Sunday, 21 April 2013

Chocolate Orange trifle


You will need:
600ml Double Cream
1x Terry’s Chocolate Orange
48x Jaffa Cakes – in this case 2 packets
2x Packets of Angel Delight Chocolate flavour
600ml of milk
Cointreau – Optional
1 x Tin of Carnation Caramel (397g)


Say goodbye to the childhood memories of custard and jelly and welcome to the modern glamorous boozy chocolate goo. These ingredients amounts are just a guide the exact quantities you will need of each will vary depending on the size of your serving bowl.

Method

1)      Make the Angel Delight as per packet instructions and place to one side to start to set.
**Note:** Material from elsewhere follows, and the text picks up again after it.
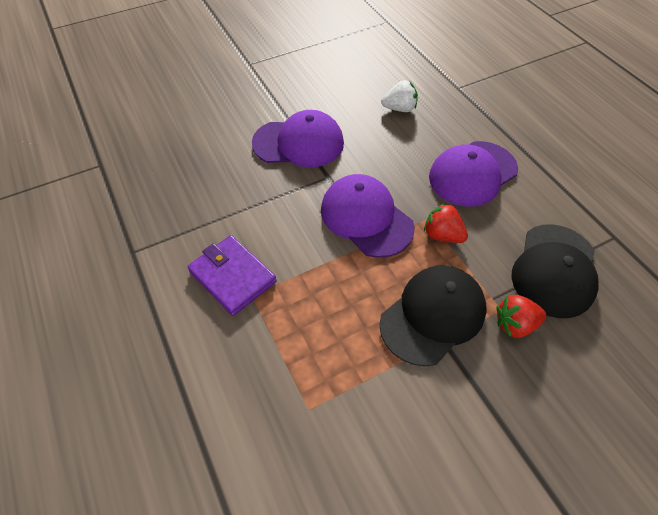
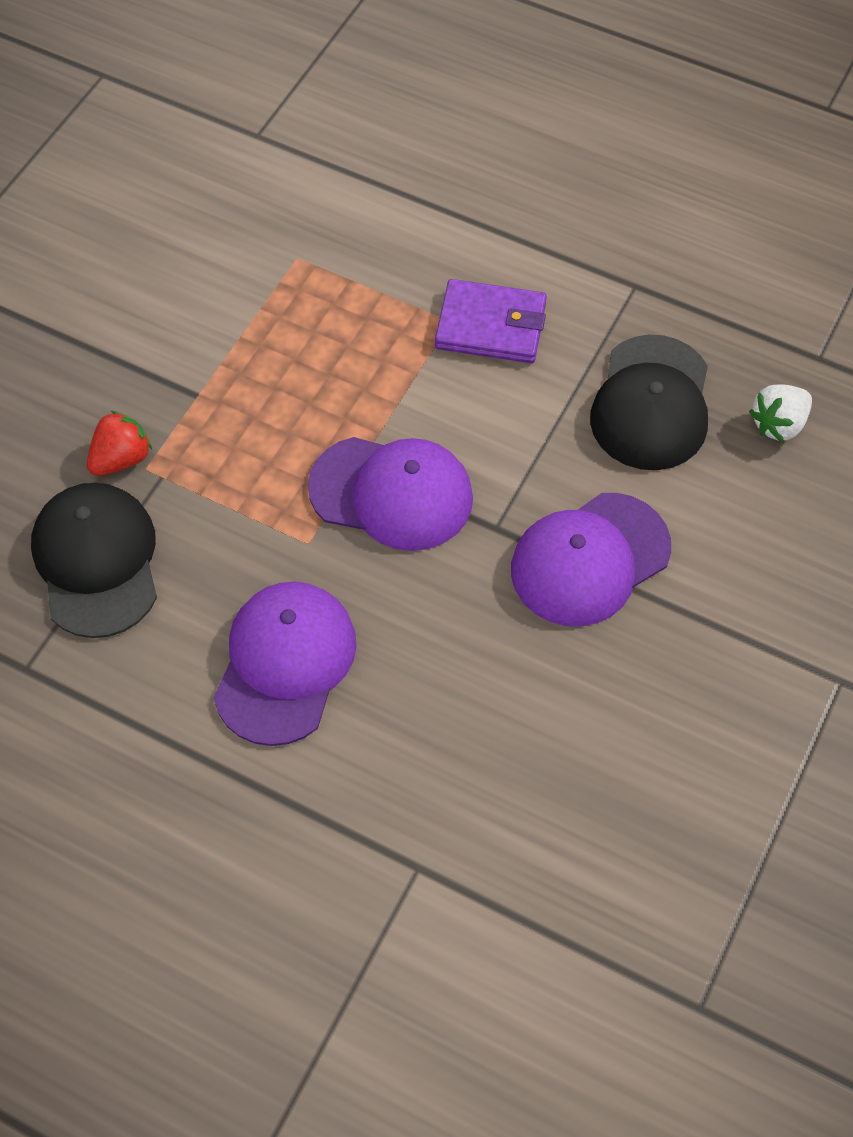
camera: 145 degrees right, 5 degrees up
black cap [379,265,486,367] -> black cap moved to [590,334,708,470]
white strawberry [381,80,418,112] -> white strawberry moved to [749,384,812,442]
red strawberry [424,203,468,243] -> none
2)      Whip up the double cream and place to one side. From this point on it is mostly an assembly job!

3)      Line the bottom of your dish with Jaffa Cakes, chocolate side down and pour over enough Cointreau to soak the sponge side but not leave it swimming. If you want to make without the booze just replace with orange juice.

4)      Now pour the tin of caramel over the top and smooth until it’s roughly flat.

5)      Add another layer of Jaffa Cakes and Cointreau.

6)      Spoon your premade Angel Delight.

7)      Add a final layer of Jaffa Cakes.

8)      Top with the whipped cream and a chocolate orange, either in slices or crushed into chunks.